-- Start of TEXT SHOWN --

# Python Caesar Cipher

I am a student doing their AS Computing course and I have created a piece of code in which a message can be typed and then scrambled by moving letters along the alphabet. I was wondering if anyone knew any way in which this could be improved.

while(True):
message = input("What would you like the message to say? ").lower()
newmessage = ""
for i in range(0,26):
for letter in message:
decimal = (ord(letter))
decimal = decimal + i

if decimal > 122:
decimal = decimal -26

elif decimal < 97:
decimal = decimal + 26

newmessage += (chr(decimal))

print (newmessage)
newmessage = ""


Here are some comments to your code, which will be followed by an alternate implementation:

• Use functions to do the rotation – If you have learned about functions I would strongly suggest to use functions to do the actual rotation. You call it with the string to rotate and rotation offset, and you'll get the rotated string in return.
• Avoid magic numbers – In your code you use magic numbers like 122 and 97, your code looks cleaner if you replace these by what they actually are: ord('z') and ord('a'). Alternatively use constants like ALPHABET_LENGTH = 26, but I'll come back to this one
• Don't hide reserved words or modules – decimal is a module in Python, and to use that as a variable name is considered bad practice.
• Naming scheme dictates to use snake_case –  Instead of newmessage it is recommended to use new_message and similar. This reads more easy.
• Be consistent on indentation – You use a varying amount of spaces to indent your code, please be consistent and use 4 spaces. The previous and this item is related to conforming to the PEP8 guidelines. Please read and follow these guidelines, as that is quite common when using Python.

## Algorithm considerations

If keeping to your format of not using functions, there are still some issues related to your algorithmic choices:

• What about letters not in the lowercase alphabet? – You don't handle punctuation chracters and non-alpha characters so these would leave somewhat strange behaviour
• You don't have a means to exit your code – You are essential having an eternal loop, leaving you to kill the program execution as only means of leaving it
• Range checks can be joined in Python – Instead of doing one lower than and one larger than you could do 97 < var < 122 to verify a complete range (This will make better sense in code example below)

-- End of TEXT SHOWN --
-- Start of LISTED RECORDS --

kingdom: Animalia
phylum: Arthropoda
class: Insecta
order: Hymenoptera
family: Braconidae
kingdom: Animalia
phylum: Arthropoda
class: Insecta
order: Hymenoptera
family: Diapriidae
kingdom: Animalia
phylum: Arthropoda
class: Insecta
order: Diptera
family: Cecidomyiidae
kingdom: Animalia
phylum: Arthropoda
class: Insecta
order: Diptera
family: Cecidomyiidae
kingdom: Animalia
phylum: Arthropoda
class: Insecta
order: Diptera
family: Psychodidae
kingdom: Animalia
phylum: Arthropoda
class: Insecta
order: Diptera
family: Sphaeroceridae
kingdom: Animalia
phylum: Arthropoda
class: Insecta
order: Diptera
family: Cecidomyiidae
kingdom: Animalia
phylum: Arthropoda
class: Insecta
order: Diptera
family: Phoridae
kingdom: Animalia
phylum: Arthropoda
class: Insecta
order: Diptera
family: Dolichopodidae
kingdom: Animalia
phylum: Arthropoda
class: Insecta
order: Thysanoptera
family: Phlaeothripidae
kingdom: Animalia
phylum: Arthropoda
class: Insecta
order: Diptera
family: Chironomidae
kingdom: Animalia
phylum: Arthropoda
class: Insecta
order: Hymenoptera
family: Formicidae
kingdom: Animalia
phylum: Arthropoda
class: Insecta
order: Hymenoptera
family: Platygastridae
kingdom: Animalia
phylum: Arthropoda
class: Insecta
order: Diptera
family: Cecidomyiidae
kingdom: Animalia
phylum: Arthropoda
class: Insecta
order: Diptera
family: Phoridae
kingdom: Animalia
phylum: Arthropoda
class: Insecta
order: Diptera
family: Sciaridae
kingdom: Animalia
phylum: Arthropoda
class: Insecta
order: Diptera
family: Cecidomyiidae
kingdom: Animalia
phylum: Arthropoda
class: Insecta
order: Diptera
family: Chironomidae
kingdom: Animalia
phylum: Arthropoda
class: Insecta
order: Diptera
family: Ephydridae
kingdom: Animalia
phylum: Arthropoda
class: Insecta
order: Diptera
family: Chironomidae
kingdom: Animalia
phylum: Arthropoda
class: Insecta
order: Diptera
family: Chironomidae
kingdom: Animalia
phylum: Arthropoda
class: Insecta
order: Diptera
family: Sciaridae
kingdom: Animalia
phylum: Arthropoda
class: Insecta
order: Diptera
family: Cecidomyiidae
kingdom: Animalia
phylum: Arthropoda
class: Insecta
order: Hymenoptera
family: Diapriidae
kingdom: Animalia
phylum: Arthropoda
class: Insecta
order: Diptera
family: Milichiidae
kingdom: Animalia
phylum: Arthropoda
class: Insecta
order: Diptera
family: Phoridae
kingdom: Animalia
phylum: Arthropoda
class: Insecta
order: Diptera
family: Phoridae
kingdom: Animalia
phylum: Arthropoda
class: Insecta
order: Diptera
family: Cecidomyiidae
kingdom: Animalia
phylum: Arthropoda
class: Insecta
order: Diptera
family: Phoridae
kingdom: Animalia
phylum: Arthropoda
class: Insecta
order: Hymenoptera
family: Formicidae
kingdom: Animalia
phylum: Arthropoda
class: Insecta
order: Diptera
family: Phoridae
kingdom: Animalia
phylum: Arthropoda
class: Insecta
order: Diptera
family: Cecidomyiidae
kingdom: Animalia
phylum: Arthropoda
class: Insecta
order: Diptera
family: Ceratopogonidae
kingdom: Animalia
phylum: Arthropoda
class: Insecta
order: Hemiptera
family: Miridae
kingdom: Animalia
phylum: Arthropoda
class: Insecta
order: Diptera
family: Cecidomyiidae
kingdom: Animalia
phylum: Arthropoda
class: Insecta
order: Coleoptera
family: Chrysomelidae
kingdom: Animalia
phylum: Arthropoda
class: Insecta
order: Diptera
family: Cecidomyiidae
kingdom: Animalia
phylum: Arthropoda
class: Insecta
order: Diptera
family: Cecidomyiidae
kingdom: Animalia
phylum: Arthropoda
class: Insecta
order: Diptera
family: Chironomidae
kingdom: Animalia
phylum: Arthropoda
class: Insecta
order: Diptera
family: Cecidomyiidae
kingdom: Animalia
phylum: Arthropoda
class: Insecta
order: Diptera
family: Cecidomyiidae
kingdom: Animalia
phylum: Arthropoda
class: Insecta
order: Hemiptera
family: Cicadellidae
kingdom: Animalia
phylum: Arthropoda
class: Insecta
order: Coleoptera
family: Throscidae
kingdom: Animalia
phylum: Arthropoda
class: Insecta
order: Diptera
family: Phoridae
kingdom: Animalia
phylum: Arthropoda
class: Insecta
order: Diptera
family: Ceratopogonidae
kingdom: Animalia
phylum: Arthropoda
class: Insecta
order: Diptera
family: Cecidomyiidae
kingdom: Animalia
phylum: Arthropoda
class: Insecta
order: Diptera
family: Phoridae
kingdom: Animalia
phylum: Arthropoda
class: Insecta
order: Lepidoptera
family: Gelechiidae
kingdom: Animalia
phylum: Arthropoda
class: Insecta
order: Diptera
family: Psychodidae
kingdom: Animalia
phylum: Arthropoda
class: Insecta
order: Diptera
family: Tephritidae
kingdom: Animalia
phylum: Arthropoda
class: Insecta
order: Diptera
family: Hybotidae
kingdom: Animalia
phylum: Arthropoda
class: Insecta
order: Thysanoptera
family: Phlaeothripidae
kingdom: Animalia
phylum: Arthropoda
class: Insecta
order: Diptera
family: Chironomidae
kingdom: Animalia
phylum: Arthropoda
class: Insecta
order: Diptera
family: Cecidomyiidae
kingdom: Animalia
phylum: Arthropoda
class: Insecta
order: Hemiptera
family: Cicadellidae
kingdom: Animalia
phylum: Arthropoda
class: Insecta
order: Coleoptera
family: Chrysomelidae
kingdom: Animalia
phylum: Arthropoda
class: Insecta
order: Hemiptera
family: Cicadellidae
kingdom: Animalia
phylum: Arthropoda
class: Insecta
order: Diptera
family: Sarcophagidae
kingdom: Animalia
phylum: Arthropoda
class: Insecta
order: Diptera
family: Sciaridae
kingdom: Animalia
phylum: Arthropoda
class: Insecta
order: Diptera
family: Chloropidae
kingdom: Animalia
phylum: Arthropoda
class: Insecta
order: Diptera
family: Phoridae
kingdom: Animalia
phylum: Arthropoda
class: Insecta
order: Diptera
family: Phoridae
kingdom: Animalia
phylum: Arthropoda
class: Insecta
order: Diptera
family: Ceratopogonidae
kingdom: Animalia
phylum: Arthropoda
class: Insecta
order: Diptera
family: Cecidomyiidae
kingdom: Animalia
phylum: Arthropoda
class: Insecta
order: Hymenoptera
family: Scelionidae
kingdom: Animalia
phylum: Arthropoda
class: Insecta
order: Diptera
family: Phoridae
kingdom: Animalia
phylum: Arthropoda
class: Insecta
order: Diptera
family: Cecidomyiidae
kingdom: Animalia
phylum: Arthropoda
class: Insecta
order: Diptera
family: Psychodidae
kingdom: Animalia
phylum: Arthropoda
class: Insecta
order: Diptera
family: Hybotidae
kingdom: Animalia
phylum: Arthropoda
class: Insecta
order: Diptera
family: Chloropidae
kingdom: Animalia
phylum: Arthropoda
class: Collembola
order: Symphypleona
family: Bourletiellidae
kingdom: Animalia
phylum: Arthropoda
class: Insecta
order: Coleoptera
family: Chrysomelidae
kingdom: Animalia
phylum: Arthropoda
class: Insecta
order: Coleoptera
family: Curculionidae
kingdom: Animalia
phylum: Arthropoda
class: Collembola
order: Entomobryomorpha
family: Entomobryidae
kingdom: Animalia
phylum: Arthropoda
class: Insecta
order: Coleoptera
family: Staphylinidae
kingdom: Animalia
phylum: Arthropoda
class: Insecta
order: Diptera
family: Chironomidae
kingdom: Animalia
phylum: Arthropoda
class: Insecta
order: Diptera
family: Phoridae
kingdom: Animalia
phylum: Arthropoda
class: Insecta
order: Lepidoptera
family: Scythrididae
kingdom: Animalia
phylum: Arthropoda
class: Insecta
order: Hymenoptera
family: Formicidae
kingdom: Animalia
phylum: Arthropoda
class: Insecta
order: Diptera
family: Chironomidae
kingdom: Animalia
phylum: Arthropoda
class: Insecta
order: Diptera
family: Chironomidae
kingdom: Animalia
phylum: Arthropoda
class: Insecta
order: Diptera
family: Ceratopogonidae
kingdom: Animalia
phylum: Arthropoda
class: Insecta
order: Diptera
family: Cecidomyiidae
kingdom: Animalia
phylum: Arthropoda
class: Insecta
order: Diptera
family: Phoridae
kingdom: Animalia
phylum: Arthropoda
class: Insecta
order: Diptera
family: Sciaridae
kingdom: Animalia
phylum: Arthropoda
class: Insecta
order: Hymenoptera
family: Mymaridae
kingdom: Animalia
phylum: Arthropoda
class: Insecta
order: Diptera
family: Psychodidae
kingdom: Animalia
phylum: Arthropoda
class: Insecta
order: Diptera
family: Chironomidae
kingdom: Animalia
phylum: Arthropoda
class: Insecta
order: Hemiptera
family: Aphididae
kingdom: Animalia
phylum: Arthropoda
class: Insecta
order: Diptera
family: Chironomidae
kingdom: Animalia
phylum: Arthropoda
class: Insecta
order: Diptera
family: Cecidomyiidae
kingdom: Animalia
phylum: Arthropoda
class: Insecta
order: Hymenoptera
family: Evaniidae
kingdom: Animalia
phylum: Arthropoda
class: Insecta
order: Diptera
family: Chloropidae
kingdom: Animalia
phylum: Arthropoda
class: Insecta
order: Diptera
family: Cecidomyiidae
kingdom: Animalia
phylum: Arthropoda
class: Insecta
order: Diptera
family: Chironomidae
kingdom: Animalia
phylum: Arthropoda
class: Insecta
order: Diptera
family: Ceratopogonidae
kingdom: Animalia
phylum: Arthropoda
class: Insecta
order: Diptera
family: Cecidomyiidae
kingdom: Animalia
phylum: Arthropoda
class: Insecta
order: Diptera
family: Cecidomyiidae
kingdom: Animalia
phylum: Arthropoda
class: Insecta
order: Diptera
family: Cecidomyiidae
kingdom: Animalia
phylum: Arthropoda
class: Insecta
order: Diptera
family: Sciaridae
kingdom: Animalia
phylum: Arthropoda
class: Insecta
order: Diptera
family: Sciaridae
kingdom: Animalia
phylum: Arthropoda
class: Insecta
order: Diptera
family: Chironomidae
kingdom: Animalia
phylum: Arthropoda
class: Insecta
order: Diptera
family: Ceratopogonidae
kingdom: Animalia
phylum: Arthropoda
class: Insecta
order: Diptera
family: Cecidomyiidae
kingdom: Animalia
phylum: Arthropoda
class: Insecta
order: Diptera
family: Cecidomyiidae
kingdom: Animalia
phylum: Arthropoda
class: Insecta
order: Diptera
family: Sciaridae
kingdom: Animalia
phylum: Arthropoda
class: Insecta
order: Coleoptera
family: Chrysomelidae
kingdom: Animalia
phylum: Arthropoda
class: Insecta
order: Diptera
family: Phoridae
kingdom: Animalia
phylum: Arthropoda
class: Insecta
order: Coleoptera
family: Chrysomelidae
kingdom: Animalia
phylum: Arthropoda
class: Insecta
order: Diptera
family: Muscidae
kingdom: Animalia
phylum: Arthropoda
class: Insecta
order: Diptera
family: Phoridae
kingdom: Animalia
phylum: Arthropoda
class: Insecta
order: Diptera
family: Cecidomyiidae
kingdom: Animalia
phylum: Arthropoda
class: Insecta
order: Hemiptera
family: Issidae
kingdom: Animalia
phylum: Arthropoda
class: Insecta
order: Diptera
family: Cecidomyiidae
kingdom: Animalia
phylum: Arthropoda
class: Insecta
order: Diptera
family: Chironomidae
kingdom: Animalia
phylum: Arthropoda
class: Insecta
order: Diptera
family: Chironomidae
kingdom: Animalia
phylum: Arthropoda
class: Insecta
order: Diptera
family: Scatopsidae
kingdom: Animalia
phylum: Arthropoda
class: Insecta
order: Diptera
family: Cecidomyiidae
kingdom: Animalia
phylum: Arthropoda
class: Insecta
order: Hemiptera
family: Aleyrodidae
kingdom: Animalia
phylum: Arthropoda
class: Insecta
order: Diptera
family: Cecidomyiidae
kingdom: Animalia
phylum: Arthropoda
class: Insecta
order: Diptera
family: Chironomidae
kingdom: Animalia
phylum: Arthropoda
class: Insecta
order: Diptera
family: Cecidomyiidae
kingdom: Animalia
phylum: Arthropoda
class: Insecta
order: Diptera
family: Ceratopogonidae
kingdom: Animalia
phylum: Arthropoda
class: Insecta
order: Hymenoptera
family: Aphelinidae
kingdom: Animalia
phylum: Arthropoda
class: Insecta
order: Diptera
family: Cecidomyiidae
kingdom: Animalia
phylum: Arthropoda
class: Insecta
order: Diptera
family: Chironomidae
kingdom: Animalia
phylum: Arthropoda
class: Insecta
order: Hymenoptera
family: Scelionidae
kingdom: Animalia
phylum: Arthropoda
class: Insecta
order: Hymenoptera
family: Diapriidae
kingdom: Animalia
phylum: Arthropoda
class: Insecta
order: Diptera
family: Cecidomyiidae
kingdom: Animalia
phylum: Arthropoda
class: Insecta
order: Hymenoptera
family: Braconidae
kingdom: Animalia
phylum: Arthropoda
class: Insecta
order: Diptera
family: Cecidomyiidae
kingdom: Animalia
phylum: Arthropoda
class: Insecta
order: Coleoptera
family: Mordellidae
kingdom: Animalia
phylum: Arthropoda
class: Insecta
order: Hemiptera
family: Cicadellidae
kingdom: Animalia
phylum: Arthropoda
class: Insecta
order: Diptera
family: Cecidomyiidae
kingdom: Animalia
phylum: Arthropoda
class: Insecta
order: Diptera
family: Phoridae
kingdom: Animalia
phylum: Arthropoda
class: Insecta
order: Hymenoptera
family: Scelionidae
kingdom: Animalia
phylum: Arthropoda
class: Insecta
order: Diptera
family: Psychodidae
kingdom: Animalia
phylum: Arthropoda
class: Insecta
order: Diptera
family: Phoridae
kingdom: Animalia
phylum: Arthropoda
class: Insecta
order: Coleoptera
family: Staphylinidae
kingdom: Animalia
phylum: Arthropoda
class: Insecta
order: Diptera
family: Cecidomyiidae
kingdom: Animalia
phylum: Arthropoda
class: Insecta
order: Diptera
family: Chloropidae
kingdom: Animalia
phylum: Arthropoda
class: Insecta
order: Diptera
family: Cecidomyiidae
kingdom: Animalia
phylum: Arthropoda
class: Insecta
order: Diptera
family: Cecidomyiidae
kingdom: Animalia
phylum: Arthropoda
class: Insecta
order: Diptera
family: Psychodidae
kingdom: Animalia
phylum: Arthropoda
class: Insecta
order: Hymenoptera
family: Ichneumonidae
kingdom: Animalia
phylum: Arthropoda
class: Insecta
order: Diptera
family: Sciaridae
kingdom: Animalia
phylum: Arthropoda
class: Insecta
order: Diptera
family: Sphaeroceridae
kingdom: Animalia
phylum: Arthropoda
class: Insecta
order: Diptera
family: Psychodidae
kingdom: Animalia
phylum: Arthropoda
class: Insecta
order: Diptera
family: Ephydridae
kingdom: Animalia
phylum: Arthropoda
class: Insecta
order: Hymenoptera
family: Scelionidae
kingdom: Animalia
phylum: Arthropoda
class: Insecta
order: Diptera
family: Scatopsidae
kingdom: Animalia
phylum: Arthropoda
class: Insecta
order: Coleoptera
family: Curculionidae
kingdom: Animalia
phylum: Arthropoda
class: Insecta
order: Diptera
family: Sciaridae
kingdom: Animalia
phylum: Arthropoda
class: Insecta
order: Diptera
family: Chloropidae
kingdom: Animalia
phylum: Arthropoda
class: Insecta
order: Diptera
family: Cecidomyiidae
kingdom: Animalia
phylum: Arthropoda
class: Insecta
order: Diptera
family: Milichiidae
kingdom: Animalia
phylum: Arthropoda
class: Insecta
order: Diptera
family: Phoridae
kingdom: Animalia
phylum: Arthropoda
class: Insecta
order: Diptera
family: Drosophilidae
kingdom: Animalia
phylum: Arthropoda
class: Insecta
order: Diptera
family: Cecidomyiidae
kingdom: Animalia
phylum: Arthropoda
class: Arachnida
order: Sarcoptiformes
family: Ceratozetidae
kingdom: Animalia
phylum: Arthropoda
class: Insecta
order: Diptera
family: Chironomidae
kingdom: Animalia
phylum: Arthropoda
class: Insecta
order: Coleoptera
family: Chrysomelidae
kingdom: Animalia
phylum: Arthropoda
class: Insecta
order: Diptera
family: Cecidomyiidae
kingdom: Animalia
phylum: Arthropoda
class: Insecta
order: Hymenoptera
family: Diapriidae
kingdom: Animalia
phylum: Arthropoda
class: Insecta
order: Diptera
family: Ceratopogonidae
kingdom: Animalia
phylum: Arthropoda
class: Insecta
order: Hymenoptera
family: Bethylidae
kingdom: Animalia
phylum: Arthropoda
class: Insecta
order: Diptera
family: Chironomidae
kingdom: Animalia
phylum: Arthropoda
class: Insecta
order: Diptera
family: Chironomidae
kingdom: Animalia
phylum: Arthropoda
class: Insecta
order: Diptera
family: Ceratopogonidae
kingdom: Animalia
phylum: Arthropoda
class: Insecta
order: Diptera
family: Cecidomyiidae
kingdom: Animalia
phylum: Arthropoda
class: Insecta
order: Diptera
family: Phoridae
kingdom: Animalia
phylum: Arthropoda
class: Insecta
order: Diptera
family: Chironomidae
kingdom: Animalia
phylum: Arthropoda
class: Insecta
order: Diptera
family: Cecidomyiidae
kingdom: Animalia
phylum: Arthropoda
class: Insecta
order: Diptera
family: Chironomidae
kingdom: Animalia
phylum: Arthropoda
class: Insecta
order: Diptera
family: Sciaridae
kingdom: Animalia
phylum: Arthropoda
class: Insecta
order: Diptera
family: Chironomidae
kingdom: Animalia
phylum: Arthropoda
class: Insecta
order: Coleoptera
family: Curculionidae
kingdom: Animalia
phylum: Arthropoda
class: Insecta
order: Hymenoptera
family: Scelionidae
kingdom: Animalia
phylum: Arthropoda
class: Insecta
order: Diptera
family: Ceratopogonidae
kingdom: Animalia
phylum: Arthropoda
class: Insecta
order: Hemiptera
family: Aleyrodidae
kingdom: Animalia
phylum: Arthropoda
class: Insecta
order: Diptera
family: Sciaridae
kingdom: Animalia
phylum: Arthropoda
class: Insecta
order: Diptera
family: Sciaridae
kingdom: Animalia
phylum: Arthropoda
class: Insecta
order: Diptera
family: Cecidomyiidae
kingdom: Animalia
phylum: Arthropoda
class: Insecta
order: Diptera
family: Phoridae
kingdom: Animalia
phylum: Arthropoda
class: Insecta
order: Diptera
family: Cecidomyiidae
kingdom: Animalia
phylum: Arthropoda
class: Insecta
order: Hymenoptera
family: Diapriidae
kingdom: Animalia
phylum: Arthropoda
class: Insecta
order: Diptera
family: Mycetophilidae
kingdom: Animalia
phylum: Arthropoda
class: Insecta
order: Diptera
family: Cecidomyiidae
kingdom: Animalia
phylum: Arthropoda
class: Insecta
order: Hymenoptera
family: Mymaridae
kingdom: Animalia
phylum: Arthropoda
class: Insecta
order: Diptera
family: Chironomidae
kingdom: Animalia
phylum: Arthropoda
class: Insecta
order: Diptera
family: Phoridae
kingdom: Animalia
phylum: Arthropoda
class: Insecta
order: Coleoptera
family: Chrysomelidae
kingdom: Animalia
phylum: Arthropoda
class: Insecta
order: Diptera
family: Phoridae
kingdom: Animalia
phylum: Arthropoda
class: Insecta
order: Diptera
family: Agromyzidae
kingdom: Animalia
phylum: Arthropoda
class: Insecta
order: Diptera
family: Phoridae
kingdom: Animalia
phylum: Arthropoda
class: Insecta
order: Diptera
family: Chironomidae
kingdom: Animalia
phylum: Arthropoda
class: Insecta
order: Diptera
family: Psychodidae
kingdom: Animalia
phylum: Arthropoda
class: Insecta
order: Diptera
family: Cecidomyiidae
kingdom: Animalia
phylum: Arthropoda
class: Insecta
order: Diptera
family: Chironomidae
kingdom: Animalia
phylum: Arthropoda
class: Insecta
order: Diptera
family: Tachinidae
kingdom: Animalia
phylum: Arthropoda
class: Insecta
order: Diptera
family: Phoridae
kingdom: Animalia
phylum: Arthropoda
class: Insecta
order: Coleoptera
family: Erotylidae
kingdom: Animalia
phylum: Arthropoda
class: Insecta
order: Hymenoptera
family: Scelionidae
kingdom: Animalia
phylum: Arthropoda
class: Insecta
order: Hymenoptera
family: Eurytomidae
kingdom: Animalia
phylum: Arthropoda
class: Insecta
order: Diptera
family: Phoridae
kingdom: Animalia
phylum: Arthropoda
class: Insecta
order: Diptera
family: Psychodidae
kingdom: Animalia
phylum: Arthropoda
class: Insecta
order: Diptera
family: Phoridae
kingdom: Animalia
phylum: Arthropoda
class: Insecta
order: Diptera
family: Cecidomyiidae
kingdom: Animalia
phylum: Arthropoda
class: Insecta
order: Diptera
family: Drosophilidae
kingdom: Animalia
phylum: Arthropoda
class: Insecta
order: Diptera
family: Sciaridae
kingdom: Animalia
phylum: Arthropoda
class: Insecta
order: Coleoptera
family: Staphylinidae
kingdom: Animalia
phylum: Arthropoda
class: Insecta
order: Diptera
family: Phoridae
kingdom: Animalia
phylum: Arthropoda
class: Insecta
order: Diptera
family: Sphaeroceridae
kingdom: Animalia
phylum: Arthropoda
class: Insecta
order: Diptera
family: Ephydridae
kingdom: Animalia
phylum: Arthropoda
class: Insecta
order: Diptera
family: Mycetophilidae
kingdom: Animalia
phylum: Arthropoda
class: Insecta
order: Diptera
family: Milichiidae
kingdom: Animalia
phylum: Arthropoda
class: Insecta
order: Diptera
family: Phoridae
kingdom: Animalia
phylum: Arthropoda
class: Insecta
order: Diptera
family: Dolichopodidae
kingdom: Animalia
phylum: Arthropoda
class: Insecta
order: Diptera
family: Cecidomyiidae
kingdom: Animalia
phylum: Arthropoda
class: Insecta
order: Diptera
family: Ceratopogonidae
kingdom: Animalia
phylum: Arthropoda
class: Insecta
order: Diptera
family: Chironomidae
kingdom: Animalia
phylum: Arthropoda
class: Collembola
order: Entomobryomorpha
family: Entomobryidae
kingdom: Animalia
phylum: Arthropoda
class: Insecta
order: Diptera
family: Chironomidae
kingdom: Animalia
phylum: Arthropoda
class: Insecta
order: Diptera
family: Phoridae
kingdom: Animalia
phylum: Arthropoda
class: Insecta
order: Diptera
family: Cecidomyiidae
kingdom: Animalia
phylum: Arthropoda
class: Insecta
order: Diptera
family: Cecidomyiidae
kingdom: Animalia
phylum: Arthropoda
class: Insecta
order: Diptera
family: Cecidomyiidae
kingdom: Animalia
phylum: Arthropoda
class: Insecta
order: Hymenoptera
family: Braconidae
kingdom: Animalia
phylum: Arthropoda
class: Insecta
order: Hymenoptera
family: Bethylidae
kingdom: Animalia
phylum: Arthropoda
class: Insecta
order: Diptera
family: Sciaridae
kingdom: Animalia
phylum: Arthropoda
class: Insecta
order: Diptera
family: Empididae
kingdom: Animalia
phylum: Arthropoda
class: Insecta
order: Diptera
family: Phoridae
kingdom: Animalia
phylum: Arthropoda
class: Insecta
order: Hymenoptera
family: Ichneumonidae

-- End of LISTED RECORDS --

● WORK TO COMPLETE
a - Answer these questions from the Caesar cipher post:
(i) What course is the student taking?
(ii) What does the post suggest replacing the numbers 122 and 97 with?
(iii) How many spaces does the post say to use for indentation?
b - From the Caesar cipher post, retype everything from "Here are some" down to "reads more easy.".

● ANSWERS TO THE EXERCISES
a -
(i) AS Computing
(ii) ord('z') and ord('a')
(iii) 4

b -
Here are some comments to your code, which will be followed by an alternate implementation:

• Use functions to do the rotation – If you have learned about functions I would strongly suggest to use functions to do the actual rotation. You call it with the string to rotate and rotation offset, and you'll get the rotated string in return.
• Avoid magic numbers – In your code you use magic numbers like 122 and 97, your code looks cleaner if you replace these by what they actually are: ord('z') and ord('a'). Alternatively use constants like ALPHABET_LENGTH = 26, but I'll come back to this one
• Don't hide reserved words or modules – decimal is a module in Python, and to use that as a variable name is considered bad practice.
• Naming scheme dictates to use snake_case –  Instead of newmessage it is recommended to use new_message and similar. This reads more easy.